Kettering wants to open up business parks to restaurant, housing development

KETTERING — Proposals to allow housing and restaurants to be built in Kettering Business Park and Miami Valley Research Park could help pave the way initially for a 300-unit apartment development and more jobs.

And city officials hope a change to Kettering’s comprehensive plan and zoning code to expand land uses in the business parks will allow them to better promote and attract a wider variety of industries and jobs far into the future.

Credit: STAFF

Credit: STAFF

The proposals come as a Cleveland-based developer is designing plans for a large-scale residential development on 28 acres in MVRP.

The changes would be notable departures of how those properties — both now business hubs home to thousands of jobs combined — were initially developed.

But the changes make sense in certain cases, especially on land not conducive to business park development, said Kettering Planning and Development Director Tom Robillard.

“We don’t want to open up business park zoning to allow for restaurants or multi-family housing in all areas…because that’s not the purpose of the business park zoning,” he said.

“But in certain areas it is appropriate — or may be appropriate — on large tracts,” Robillard added.

One large property being considered for such use is at the corner of Research Park Boulevard and County Line Road near the Beavercreek corporation line. That’s where Cleveland-based Industrial Commercial Properties is looking to build an apartment complex.

The project would involve a residential complex in the range of 300 units, said Dean Miller, an executive with ICP, which owns about 50 acres at the research park.

Miller told the Dayton Daily News this week ICP is “still interested in pursuing the project” at MVRP.

“We have a couple of potential partners” on the project who “will become more seriously engaged with once we become more comfortable and we’ve confirmed the use is allowed.”

Proposed changes in Kettering’s land use would allow for “professional office and research facilities with mixed use support retail and high density residential for a broader mix of uses,” city records show.

Amendments to the city’s zoning code would permit certain “residential multi-unit” uses and restaurants “as conditionally permitted uses in the BP-business park district,” documents state.
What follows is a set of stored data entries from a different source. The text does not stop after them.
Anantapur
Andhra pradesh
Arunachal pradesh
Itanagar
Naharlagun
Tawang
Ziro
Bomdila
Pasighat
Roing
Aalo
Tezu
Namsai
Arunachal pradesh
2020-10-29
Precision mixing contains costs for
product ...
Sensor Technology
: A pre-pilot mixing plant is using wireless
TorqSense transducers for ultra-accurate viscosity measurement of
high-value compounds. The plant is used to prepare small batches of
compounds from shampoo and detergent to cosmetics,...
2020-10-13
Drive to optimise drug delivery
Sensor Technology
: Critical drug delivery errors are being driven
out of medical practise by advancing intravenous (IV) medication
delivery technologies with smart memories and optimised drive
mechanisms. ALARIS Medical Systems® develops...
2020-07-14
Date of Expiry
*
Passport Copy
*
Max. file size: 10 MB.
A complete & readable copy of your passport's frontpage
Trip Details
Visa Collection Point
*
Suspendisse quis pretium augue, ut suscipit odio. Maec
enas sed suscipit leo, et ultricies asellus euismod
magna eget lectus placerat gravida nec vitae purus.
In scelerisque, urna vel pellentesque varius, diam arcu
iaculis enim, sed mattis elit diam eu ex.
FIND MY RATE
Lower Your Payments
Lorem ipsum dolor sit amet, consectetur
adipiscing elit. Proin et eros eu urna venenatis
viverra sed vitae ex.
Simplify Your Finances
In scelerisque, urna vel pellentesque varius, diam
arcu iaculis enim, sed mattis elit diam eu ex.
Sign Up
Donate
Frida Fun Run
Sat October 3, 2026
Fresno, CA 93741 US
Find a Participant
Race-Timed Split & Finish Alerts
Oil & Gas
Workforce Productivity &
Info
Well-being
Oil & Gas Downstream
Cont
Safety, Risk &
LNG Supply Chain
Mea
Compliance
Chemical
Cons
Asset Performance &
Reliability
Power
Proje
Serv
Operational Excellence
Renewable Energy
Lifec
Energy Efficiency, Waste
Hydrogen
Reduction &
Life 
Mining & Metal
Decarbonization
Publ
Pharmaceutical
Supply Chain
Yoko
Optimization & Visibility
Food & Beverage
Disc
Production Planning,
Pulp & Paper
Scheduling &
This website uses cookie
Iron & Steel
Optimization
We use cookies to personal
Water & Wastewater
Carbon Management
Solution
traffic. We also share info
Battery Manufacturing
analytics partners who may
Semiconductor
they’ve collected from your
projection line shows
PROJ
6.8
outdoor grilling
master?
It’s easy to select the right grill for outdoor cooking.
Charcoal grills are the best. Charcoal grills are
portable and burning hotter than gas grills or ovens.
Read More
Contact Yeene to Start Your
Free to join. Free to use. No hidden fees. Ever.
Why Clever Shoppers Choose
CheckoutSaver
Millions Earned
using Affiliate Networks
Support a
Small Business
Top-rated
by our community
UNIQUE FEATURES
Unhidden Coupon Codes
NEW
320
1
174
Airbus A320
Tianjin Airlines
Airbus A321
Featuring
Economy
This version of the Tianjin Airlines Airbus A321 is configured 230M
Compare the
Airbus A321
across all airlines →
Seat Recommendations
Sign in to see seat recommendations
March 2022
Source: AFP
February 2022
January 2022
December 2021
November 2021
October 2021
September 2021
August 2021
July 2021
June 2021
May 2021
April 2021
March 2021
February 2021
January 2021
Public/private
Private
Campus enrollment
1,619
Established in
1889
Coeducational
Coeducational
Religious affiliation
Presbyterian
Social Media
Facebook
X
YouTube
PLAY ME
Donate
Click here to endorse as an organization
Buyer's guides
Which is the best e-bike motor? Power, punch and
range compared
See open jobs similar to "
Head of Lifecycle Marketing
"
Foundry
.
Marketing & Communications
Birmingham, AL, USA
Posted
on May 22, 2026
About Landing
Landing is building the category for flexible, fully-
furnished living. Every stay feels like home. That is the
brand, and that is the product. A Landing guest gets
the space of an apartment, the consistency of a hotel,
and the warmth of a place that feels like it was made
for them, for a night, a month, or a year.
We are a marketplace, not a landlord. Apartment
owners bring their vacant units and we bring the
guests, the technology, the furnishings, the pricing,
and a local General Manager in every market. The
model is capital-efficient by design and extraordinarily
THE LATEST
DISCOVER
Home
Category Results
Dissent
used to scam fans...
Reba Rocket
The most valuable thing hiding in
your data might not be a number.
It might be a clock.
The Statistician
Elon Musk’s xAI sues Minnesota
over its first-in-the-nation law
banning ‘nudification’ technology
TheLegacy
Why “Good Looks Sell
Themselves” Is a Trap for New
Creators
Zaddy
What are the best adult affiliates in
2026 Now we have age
Both issues were approved 5-0 by the Kettering Planning Commission Monday night and are set to go to city council next month, officials said.

The companion measures could take months to be approved and implemented, Kettering officials said. Any plans falling under conditional uses would require a similar approval process, said Amy Schrimpf, the city’s economic development manager.

Any MVRP proposals may involve the association overseeing its 1,250 acres straddling Beavercreek and Kettering, City Manager Mark Schwieterman.

Until the 1990s, the Kettering Business Park land housed the Defense Electronics Supply Center, a 165-acre government installation.

Opened in the 1940s, at its peak it housed a few thousand military-related jobs, but was closed in Base Realignment and Closure moves and later acquired by the city.

While Kettering Business Park lost about 2,000 jobs when Synchrony Financial moved out last year, today it houses operations for Alternate Solutions Health Network, Amazon, Kettering Health and Kettering Municipal Court.

Miami Valley Research Park was founded in the early 1980s as a non-profit, university-related research park affiliated with academic institutions that included Sinclair Community College, the University of Dayton and Wright State University, records show.

The city of Kettering bought about 300 acres in 2017 in a move that Mayor Don Patterson said helped give “us control over our own destiny.”

While continuing to be the home of mainstays Kodak and Reynolds & Reynolds, in recent years it has attracted Community Tissue Services and Life Connection of Ohio, both of which are expanding operations and jobs.

Since buying MVRP land, Kettering has sold or has plans to sell more than 50 acres, including an option involving ICP, Schwieterman said.

“Obviously, this a very long-term transaction,” he told the Dayton Daily News last month. “And I think we’re way ahead of schedule at this point.

“We’ve only owned the land for a couple of years and we’ve already had success in selling to new businesses, but existing businesses,” Schwieterman added. “So I think it’s gone very well.”